Lalu aku pun menjawab "iyah Bu".

Segera ku bersiap-siap untuk berangkat kerja.

Ketika aku keluar rumah, banyak sekali angkot yang berbaris di jalanan, rupanya pada saat itu, demo besar-besaran seluruh angkot untuk menurunkan harga BBM. Aku pun bingung untuk berangkat kerja, dan ojek pun belum ada di daerah kota ku. Pada saat itu, keluaraga aku tidak memiliki kendaraan bermotor apalagi mobil. Jadi terpaksa aku harus berjalan kaki untuk menempuh tempat kerja. Perjalanan ke tempat kerja sekitar 1 jam kalau kita berjalan kaki. Rasa panas, lelah, dan rasanya ingin mengeluh kepada dunia dengan gaji honorer pada saat itu tiga belas ribu rupiah. Dan akhirnya aku tetap melanjutkan perjalanan dengan jalan kaki.

Langkah kaki ini tetap istiqomah berjalan menuju tempat kerja. Pikiran demi pikiran membayangi kepalaku, terlintas di dalam benak lelah ini tentang cinta, akupun bingung, selama ini aku tidak pernah memikirkan tentang cinta, bahkan untuk pacaran saja aku tidak pernah, karena memang, aku memilih teguh untuk tidak mendapatkan cinta yang tidak halal. Bahkan ketika masih mahasiswa, akupun terlalu sibuk untuk segera menyelesaikan kuliah, dan ikut aktif disalah satu organisasi rohani islam yang ada dikampusku.

Entah kenapa aku melihat ada beberapa pasang kekasih menaiki motor dengan bahagianya. Akupun berpikir "Andaikan aku memiliki pasangan yang bisa mengantarku ke tempat kerja Ya Allah".

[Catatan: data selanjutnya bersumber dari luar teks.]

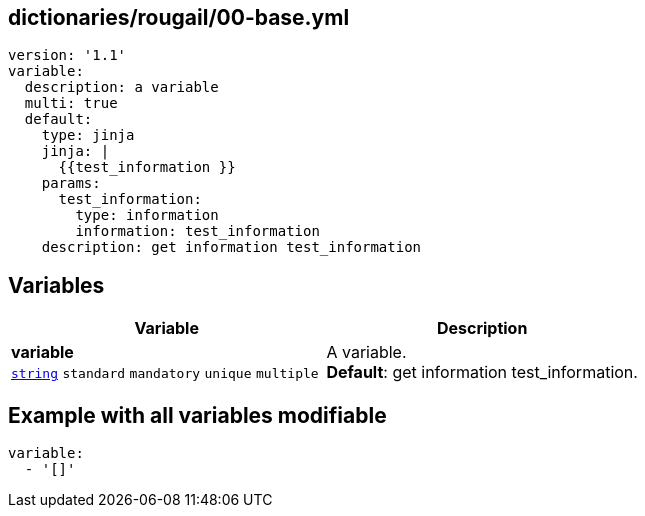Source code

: == dictionaries/rougail/00-base.yml

[,yaml]
----
version: '1.1'
variable:
  description: a variable
  multi: true
  default:
    type: jinja
    jinja: |
      {{test_information }}
    params:
      test_information:
        type: information
        information: test_information
    description: get information test_information
----
== Variables

[cols="128a,128a",options="header"]
|====
| Variable                                                                                                                       | Description                                                                                                                    
| 
**variable** +
`https://rougail.readthedocs.io/en/latest/variable.html#variables-types[string]` `standard` `mandatory` `unique` `multiple`                                                                                                                                | 
A variable. +
**Default**: get information test_information.                                                                                                                                
|====


== Example with all variables modifiable

[,yaml]
----
variable:
  - '[]'
----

Akupun langsung beristigfar, "Astagfirullah lia, kenapa kamu berpikir seperti itu, luruskan niat mu, menikah bukan hanya hal sepele seperti itu".

Pada saat itu, aku menghentikan pikiran aneh yang terbesit dipikiran ku, aku masih harus memikirkan adik-adikku yang ingin melanjutkan kuliah, dan membantu keuangan orangtua ku. Akupun tetap melangkah berjalan untuk mengajarkan secara ikhlas sebagai guru honorer saat itu.

Sampailah dipertigaan jalan menuju tempat kerja, terjadilah kecelakaan yang dahsyat tak jauh dibelakang ku. Tersentak kaget mendengar kecelakaan dibelakangku. Tapi aku tak peduli, aku tetap melangkah ke tempat kerja, karna takut telat saat mengajar nanti.

Akhirnya, sampailah ditempat kerja, aku masih membayangkan indahnya ketika kita memiliki pasangan. Tapi aku tetap teguh, jangan sampai aku terjebak diantara cinta yang tidak halal.

Itulah awal ketika aku mulai memikirkan cinta untuk seorang insan lelaki yang entah dimana jodohku akan dipertemukan Allah untuk ku. Kuncinya adalah keteguhan didalam diri, tekad yang tak pernah padam, dan senantiasa menjadikan Allah sebagai cinta yang paling utama diantara cinta yang lainnya.